**RECORDS SHOWN:**

########

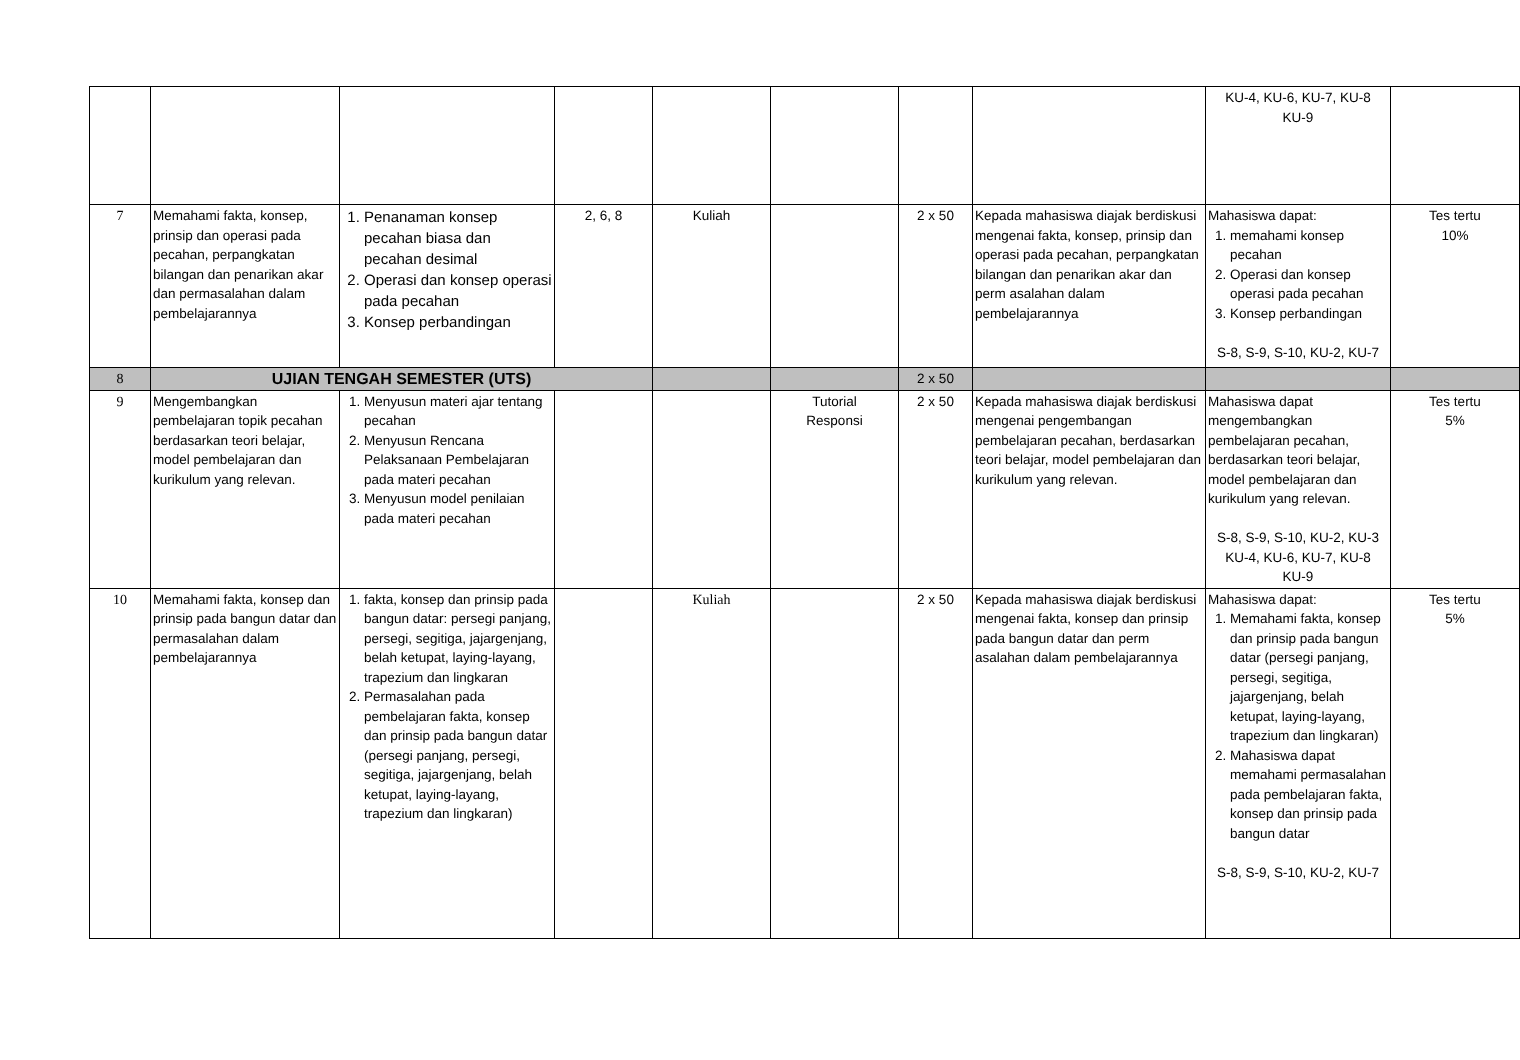| | | | | | | | | KU-4, KU-6, KU-7, KU-8 KU-9 | |
| 7 | Memahami fakta, konsep, prinsip dan operasi pada pecahan, perpangkatan bilangan dan penarikan akar dan permasalahan dalam pembelajarannya | 1. Penanaman konsep pecahan biasa dan pecahan desimal 2. Operasi dan konsep operasi pada pecahan 3. Konsep perbandingan | 2, 6, 8 | Kuliah | | 2 x 50 | Kepada mahasiswa diajak berdiskusi mengenai fakta, konsep, prinsip dan operasi pada pecahan, perpangkatan bilangan dan penarikan akar dan perm asalahan dalam pembelajarannya | Mahasiswa dapat: 1. memahami konsep pecahan 2. Operasi dan konsep operasi pada pecahan 3. Konsep perbandingan S-8, S-9, S-10, KU-2, KU-7 | Tes tertu 10% |
| 8 | UJIAN TENGAH SEMESTER (UTS) | | | | | 2 x 50 | | | |
| 9 | Mengembangkan pembelajaran topik pecahan berdasarkan teori belajar, model pembelajaran dan kurikulum yang relevan. | 1. Menyusun materi ajar tentang pecahan 2. Menyusun Rencana Pelaksanaan Pembelajaran pada materi pecahan 3. Menyusun model penilaian pada materi pecahan | | | Tutorial Responsi | 2 x 50 | Kepada mahasiswa diajak berdiskusi mengenai pengembangan pembelajaran pecahan, berdasarkan teori belajar, model pembelajaran dan kurikulum yang relevan. | Mahasiswa dapat mengembangkan pembelajaran pecahan, berdasarkan teori belajar, model pembelajaran dan kurikulum yang relevan. S-8, S-9, S-10, KU-2, KU-3 KU-4, KU-6, KU-7, KU-8 KU-9 | Tes tertu 5% |
| 10 | Memahami fakta, konsep dan prinsip pada bangun datar dan permasalahan dalam pembelajarannya | 1. fakta, konsep dan prinsip pada bangun datar: persegi panjang, persegi, segitiga, jajargenjang, belah ketupat, laying-layang, trapezium dan lingkaran 2. Permasalahan pada pembelajaran fakta, konsep dan prinsip pada bangun datar (persegi panjang, persegi, segitiga, jajargenjang, belah ketupat, laying-layang, trapezium dan lingkaran) | | Kuliah | | 2 x 50 | Kepada mahasiswa diajak berdiskusi mengenai fakta, konsep dan prinsip pada bangun datar dan perm asalahan dalam pembelajarannya | Mahasiswa dapat: 1. Memahami fakta, konsep dan prinsip pada bangun datar (persegi panjang, persegi, segitiga, jajargenjang, belah ketupat, laying-layang, trapezium dan lingkaran) 2. Mahasiswa dapat memahami permasalahan pada pembelajaran fakta, konsep dan prinsip pada bangun datar S-8, S-9, S-10, KU-2, KU-7 | Tes tertu 5% |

########

**TASK STATEMENT:** Without including any pictures, reproduce the listing exactly.

**RESULT FOR THIS EXERCISE:**
| | | | | | | | | KU-4, KU-6, KU-7, KU-8 KU-9 | |
| 7 | Memahami fakta, konsep, prinsip dan operasi pada pecahan, perpangkatan bilangan dan penarikan akar dan permasalahan dalam pembelajarannya | 1. Penanaman konsep pecahan biasa dan pecahan desimal 2. Operasi dan konsep operasi pada pecahan 3. Konsep perbandingan | 2, 6, 8 | Kuliah | | 2 x 50 | Kepada mahasiswa diajak berdiskusi mengenai fakta, konsep, prinsip dan operasi pada pecahan, perpangkatan bilangan dan penarikan akar dan perm asalahan dalam pembelajarannya | Mahasiswa dapat: 1. memahami konsep pecahan 2. Operasi dan konsep operasi pada pecahan 3. Konsep perbandingan S-8, S-9, S-10, KU-2, KU-7 | Tes tertu 10% |
| 8 | UJIAN TENGAH SEMESTER (UTS) | | | | | 2 x 50 | | | |
| 9 | Mengembangkan pembelajaran topik pecahan berdasarkan teori belajar, model pembelajaran dan kurikulum yang relevan. | 1. Menyusun materi ajar tentang pecahan 2. Menyusun Rencana Pelaksanaan Pembelajaran pada materi pecahan 3. Menyusun model penilaian pada materi pecahan | | | Tutorial Responsi | 2 x 50 | Kepada mahasiswa diajak berdiskusi mengenai pengembangan pembelajaran pecahan, berdasarkan teori belajar, model pembelajaran dan kurikulum yang relevan. | Mahasiswa dapat mengembangkan pembelajaran pecahan, berdasarkan teori belajar, model pembelajaran dan kurikulum yang relevan. S-8, S-9, S-10, KU-2, KU-3 KU-4, KU-6, KU-7, KU-8 KU-9 | Tes tertu 5% |
| 10 | Memahami fakta, konsep dan prinsip pada bangun datar dan permasalahan dalam pembelajarannya | 1. fakta, konsep dan prinsip pada bangun datar: persegi panjang, persegi, segitiga, jajargenjang, belah ketupat, laying-layang, trapezium dan lingkaran 2. Permasalahan pada pembelajaran fakta, konsep dan prinsip pada bangun datar (persegi panjang, persegi, segitiga, jajargenjang, belah ketupat, laying-layang, trapezium dan lingkaran) | | Kuliah | | 2 x 50 | Kepada mahasiswa diajak berdiskusi mengenai fakta, konsep dan prinsip pada bangun datar dan perm asalahan dalam pembelajarannya | Mahasiswa dapat: 1. Memahami fakta, konsep dan prinsip pada bangun datar (persegi panjang, persegi, segitiga, jajargenjang, belah ketupat, laying-layang, trapezium dan lingkaran) 2. Mahasiswa dapat memahami permasalahan pada pembelajaran fakta, konsep dan prinsip pada bangun datar S-8, S-9, S-10, KU-2, KU-7 | Tes tertu 5% |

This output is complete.